Niklas Hagelberg : Oui. C'est ici et maintenant. Les températures ont déjà augementé de 1,1°C, elles sont désormais plus élevées qu'à l'époque préindustrielle et cela modifie le monde autour de nous. Je vais vous donner un exemple personnel. J'ai 46 ans. Quand j'étais adolescent dans le sud de la Finlande, on pouvait faire du rallye sur glace. Maintenant, on se demande s'il sera toujours possible de marcher sur la glace. Vous pouvez demander à presque n'importe qui de nos jours et je parie qu'ils auront une histoire similaire à vous raconter. Notre climat se transforme en quelque chose d'incconu. Et il ne correspond pas aux sociétés que nous avons construites.
PNUE : Le changement climatique est-il responsable des incendies qui ont consumé certaines parties de l'ouest des Etats-Unis d'Amérique ?
NH : Les feux de forêt sont un phénomène naturel. Néanmoins, ces dernières années, nous avons constaté une augmentation de la température moyenne, ce qui a entraîné une augmentation de l'évaporation. Nous observons également des sécheresses prolongées. Le paysage est tellement sec après plusieurs années de changements progressifs que la fréquence et l'intensité des incendies ont soudainement augmenté. En fait, un rapport (en anglais) de l'université de Californie à Berkley a révélé que la saison des incendies dans l'ouest des États-Unis est maintenant plus longue de 75 jours que dans les années 1970.

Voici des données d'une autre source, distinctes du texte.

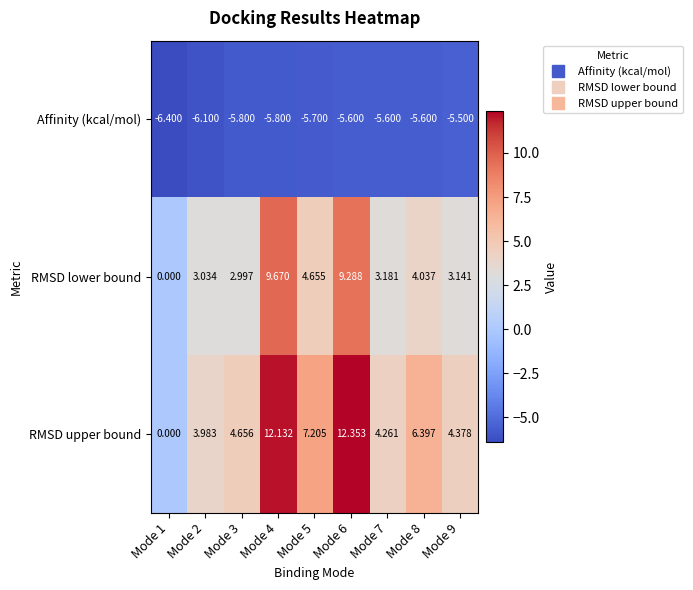

Which series has the widest spread of values?

RMSD upper bound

PNUE : Cette année, on a constaté 8 100 incendies en Californie, responsables de la mort de 26 personnes et de la destruction de plus de 7 000 bâtiments. Est-ce la nouvelle norme pour le Golden State ?
NH : C'est possible. Selon le Groupe d'experts intergouvernemental sur l'évolution du climat (GIEC), les changements climatiques augmentent la probabilité de sécheresses, de tempêtes et d'autres anomalies météorologiques. Ces événements qui se produisaient autrefois tous les 100 ans se produisent soudainement tous les 10 ans. D'après le GIEC, nous nous dirigeons vers une fréquence croissante des incendies, qu'il s'agisse d'incendies de forêt ou de prairie, et vers de nombreuses autres conséquences désastreuses.
PNUE : Certaines parties de la Californie pourraient-elles devenir inhabitables dans un avenir pas si lointain ?
NH : Je crois en l'ingéniosité humaine. Je suis sûr que nous pourrons trouver des moyens de survivre. La question est plutôt : le monde n'est-il pas beau et la Californie n'est-elle pas un endroit magnifique ? Je ne veux pas perdre cela. Nous devons concevoir un avenir meilleur pour nous-mêmes et pour la planète, et non pas nous contenter d'accepter ce qui vient et de vivre au jour le jour.
PNUE : La saison des incendies 2020 est l'une des plus sérieuses jamais enregistrées aux États-Unis. Pensez-vous que cela va enfin inciter les décideurs à prendre des mesures sérieuses contre les changements climatiques ?
NH : Je pense que oui. Je pense que nous sommes arrivés à un stade où les gens savent qu'il s'agit d'une urgence. Dès que les conséquences commencent à frapper près de chez nous, les gens réagissent. C'est la nature humaine. Nous n'avons pas tendance à arrêter de fumer avant d'avoir reçu de mauvaises nouvelles de notre médecin.
PNUE : C'est une mauvaise nouvelle ?
NH : Oui. C'est une mauvaise nouvelle pour notre santé, notre portefeuille et le tissu social.
PNUE : Le monde se dirige vers une température moyenne mondiale qui est de 3 à 4°C plus élevée qu'avant la révolution industrielle. Pour beaucoup de gens, cela peut sembler peu. Que leur dites-vous ?
NH : Prenez l'exemple de votre propre corps. Lorsque votre température passe de 36,7 °C à 37,7 °C, vous envisagerez probablement de prendre un jour de congé. Si il dépasse sa température normale de 1,5 °C, vous restez à la maison, c'est sûr. Si cette hausse atteint 3 °C, les personnes plus âgées qui ont des problèmes de santé préexistants risquent de mourir. Les tolérances sont tout aussi strictes pour la planète.